Allegri estudio bien la forma que tienen los ‘viola’ de hacer daño y supo cubrirse. Su defensa experimentada y el sufrido trabajo del centro del campo secó el juego combinativo propuesto por el contrario. La pizarra volvió a funcionar y ya son 6 victorias consecutivas en campeonato. Un final de año extraordinario gracias a las buenas aportaciones de Dybala (8 goles y 3 asistencias) y Mandzukic (3 goles y 1 asistencia en los últimos 5 partidos). La ‘Vecchia Signora’ vuelve a meter miedo, más aún tras su ‘mal sorteo en Champions’ (enfrentará al temido Bayern) y su buen calendario de segunda vuelta.
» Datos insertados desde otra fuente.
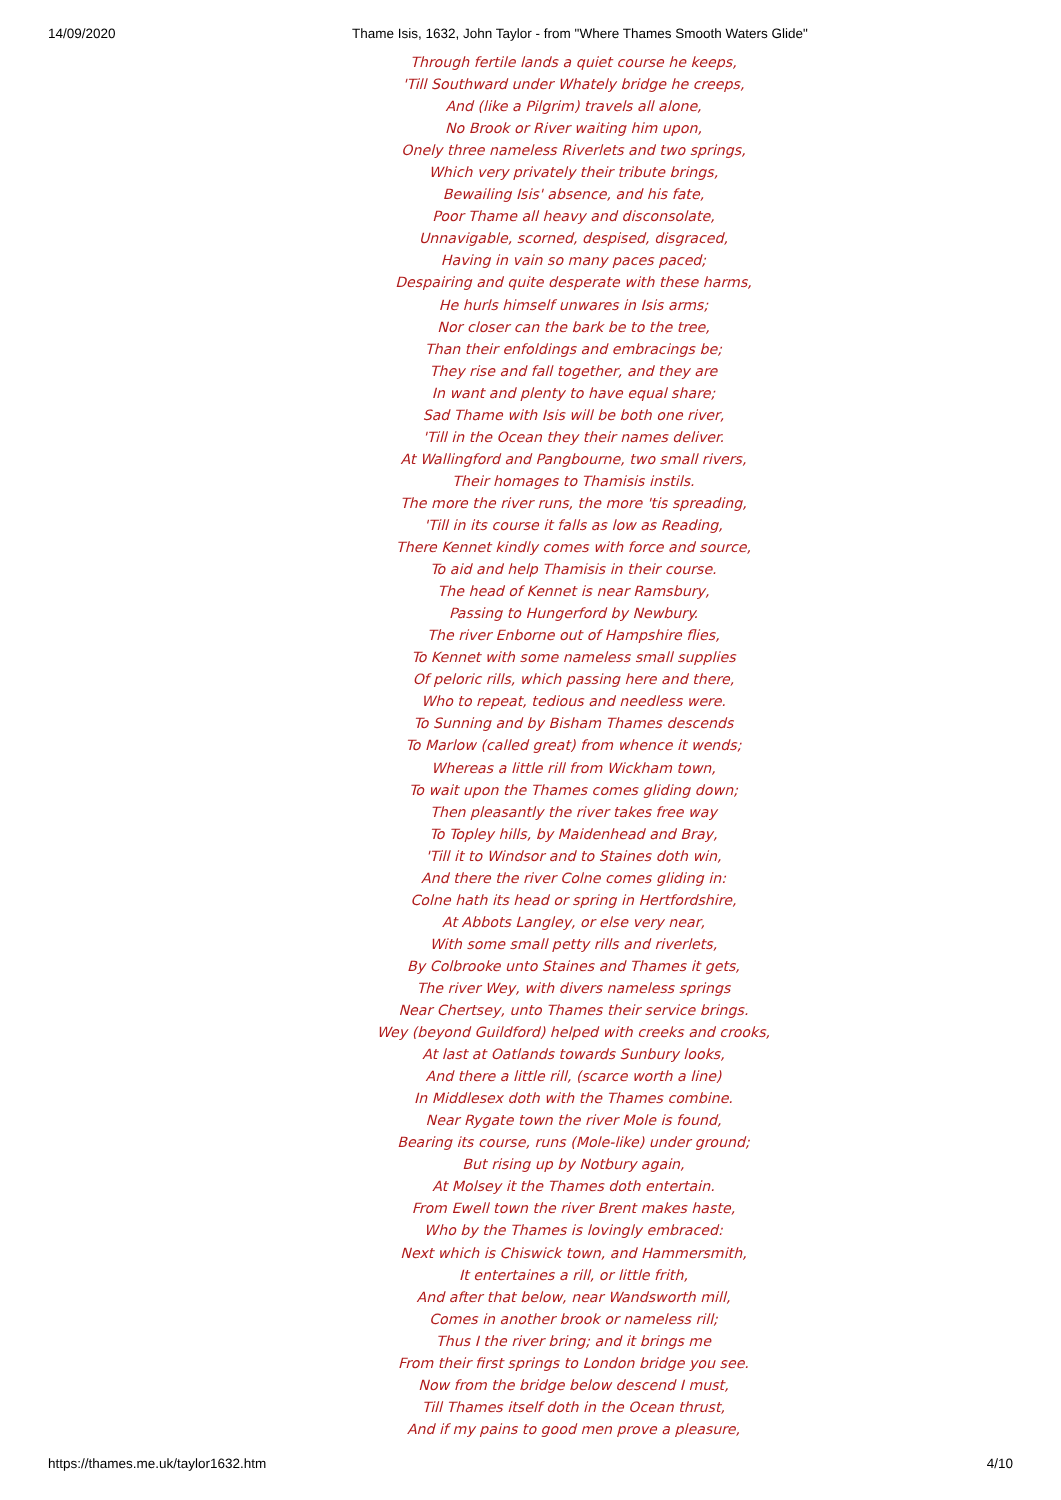14/09/2020 Thame Isis, 1632, John Taylor - from "Where Thames Smooth Waters Glide"
Through fertile lands a quiet course he keeps,
'Till Southward under Whately bridge he creeps,
And (like a Pilgrim) travels all alone,
No Brook or River waiting him upon,
Onely three nameless Riverlets and two springs,
Which very privately their tribute brings,
Bewailing Isis' absence, and his fate,
Poor Thame all heavy and disconsolate,
Unnavigable, scorned, despised, disgraced,
Having in vain so many paces paced;
Despairing and quite desperate with these harms,
He hurls himself unwares in Isis arms;
Nor closer can the bark be to the tree,
Than their enfoldings and embracings be;
They rise and fall together, and they are
In want and plenty to have equal share;
Sad Thame with Isis will be both one river,
'Till in the Ocean they their names deliver.
At Wallingford and Pangbourne, two small rivers,
Their homages to Thamisis instils.
The more the river runs, the more 'tis spreading,
'Till in its course it falls as low as Reading,
There Kennet kindly comes with force and source,
To aid and help Thamisis in their course.
The head of Kennet is near Ramsbury,
Passing to Hungerford by Newbury.
The river Enborne out of Hampshire flies,
To Kennet with some nameless small supplies
Of peloric rills, which passing here and there,
Who to repeat, tedious and needless were.
To Sunning and by Bisham Thames descends
To Marlow (called great) from whence it wends;
Whereas a little rill from Wickham town,
To wait upon the Thames comes gliding down;
Then pleasantly the river takes free way
To Topley hills, by Maidenhead and Bray,
'Till it to Windsor and to Staines doth win,
And there the river Colne comes gliding in:
Colne hath its head or spring in Hertfordshire,
At Abbots Langley, or else very near,
With some small petty rills and riverlets,
By Colbrooke unto Staines and Thames it gets,
The river Wey, with divers nameless springs
Near Chertsey, unto Thames their service brings.
Wey (beyond Guildford) helped with creeks and crooks,
At last at Oatlands towards Sunbury looks,
And there a little rill, (scarce worth a line)
In Middlesex doth with the Thames combine.
Near Rygate town the river Mole is found,
Bearing its course, runs (Mole-like) under ground;
But rising up by Notbury again,
At Molsey it the Thames doth entertain.
From Ewell town the river Brent makes haste,
Who by the Thames is lovingly embraced:
Next which is Chiswick town, and Hammersmith,
It entertaines a rill, or little frith,
And after that below, near Wandsworth mill,
Comes in another brook or nameless rill;
Thus I the river bring; and it brings me
From their first springs to London bridge you see.
Now from the bridge below descend I must,
Till Thames itself doth in the Ocean thrust,
And if my pains to good men prove a pleasure,
https://thames.me.uk/taylor1632.htm 4/10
Un partido en diciembre raramente puede ser decisivo. En esta ocasión sirvió para volver a demostrar que la Fiorentina es, otro año más, el equipo más valiente de la Serie A aunque no el más práctico. Sousa inicialmente parecía más pragmático que Montella, pero en partidos clave con el de Turín, Napoli o en casa contra la Roma vuelve a ahogarse al igual que su antecesor en la trampa creada por sus rivales. Falta una chispa arriba y en Italia si no la tienes, se paga muy caro.